The goal of the NCLB law is for every child to perform at grade level in reading and math by 2013.

"The critics will use this as proof that public education needs to be abandoned," Salter said at the meeting of county and city boards from Colbert, Cullman, Franklin, Morgan, Lawrence, Limestone, Lauderdale and Winston counties.

"But, if we surprise everyone and hit the targets, the critics are going to say we adjusted the testing and cheated to hit the targets. We can't win," she continued.

Salter gave the board members five messages she said they should relay to their communities:
# School are "facing very high stakes" accountability testing, particularly regarding special-education students, students with limited English proficiency and low-income students, all of whom traditionally were not held to high standards.

She said schools face an all-or-nothing prospect of pass-fail, with no gray areas, which could mean a loss of students, requirements to spend money on tutors or a loss of money and jobs.
# The law isn't perfect, and it doesn't give schools more tools to analyze and improve performance. Salter said school officials should use test scores to find and improve on weaknesses. She said school board members should make sure their systems spend money on the right instructional plans and staffing to improve their test data.

"Use it like a doctor uses a medical test, not as an autopsy," Salter said. "And tell the taxpayers this is what we're spending their tax dollars on."

# The framers of NCLB felt special education was one of the areas in which schools need to challenge students more, Salter said. So, except for about 1 percent of the students who can take an alternative test, more special education students will be held to the same standards as regular education students. Currently, a student with an IQ of 55 or less can take the alternative assessment.

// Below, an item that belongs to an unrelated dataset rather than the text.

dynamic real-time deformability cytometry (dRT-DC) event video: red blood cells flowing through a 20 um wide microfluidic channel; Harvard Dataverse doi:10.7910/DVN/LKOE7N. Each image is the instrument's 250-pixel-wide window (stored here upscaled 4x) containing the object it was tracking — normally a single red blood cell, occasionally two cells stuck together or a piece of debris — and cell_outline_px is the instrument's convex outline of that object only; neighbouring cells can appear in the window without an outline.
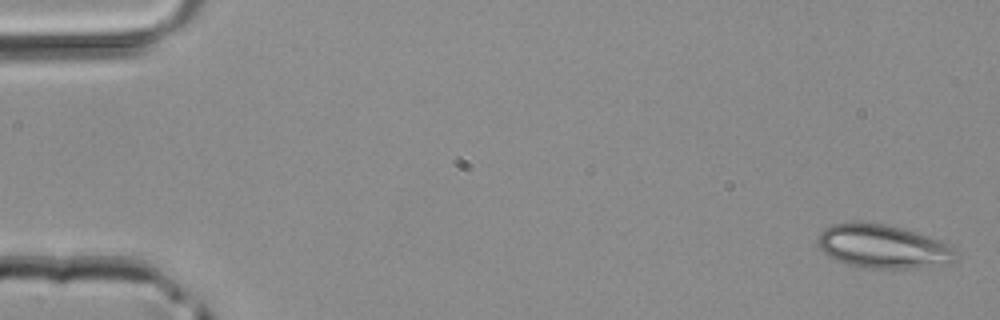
{"species": "common noctule bat (a hibernating species)", "species_latin": "Nyctalus noctula", "temperature_condition": "room temperature", "stored_images_in_passage": 5, "camera_frame_rate_fps": 3000, "um_per_image_px": 0.085, "animal": {"sex": "male", "body_mass_g": 20.4}, "frame": {"image": 1, "passage_image": 1, "time_ms": 0.0, "image_size_px": [1000, 320], "cell_outline_px": [[960, 256], [956, 260], [948, 264], [908, 268], [868, 268], [836, 260], [828, 256], [816, 244], [816, 236], [824, 228], [832, 224], [856, 220], [884, 224], [900, 228], [940, 240], [952, 244], [956, 248]], "centroid_in_image_um": [75.06, 20.93], "position_along_channel_um": 9.9, "area_um2": 35.55}}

Salter said the U.S. Department of Education is considering raising the percentage allowed to take the test and the IQ number.

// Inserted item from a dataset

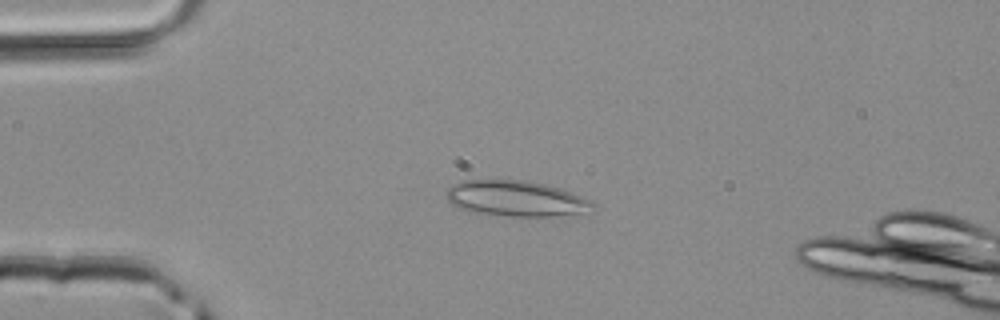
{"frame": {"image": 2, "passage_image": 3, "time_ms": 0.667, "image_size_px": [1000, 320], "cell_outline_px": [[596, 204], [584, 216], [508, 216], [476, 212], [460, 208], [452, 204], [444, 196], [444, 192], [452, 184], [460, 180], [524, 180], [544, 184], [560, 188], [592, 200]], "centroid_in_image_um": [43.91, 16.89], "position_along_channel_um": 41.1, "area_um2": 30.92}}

# Board members shouldn't "get bogged down with the controversy of the moment." While hiring a superintendent is a board's No. 1 duty, she said board members should focus on academic achievement and making sure the schools are doing the things they should to meet NCLB requirements.

# Parental involvement is critical to the success of the schools in meeting the federal requirements, particularly at Title 1 schools.

Salter said parental involvement is more than volunteering at the school. She said schools and teachers need to develop lines of communication with parents on academics, even if they must set up literacy classes to teach a parent how to tutor a child in a certain subject.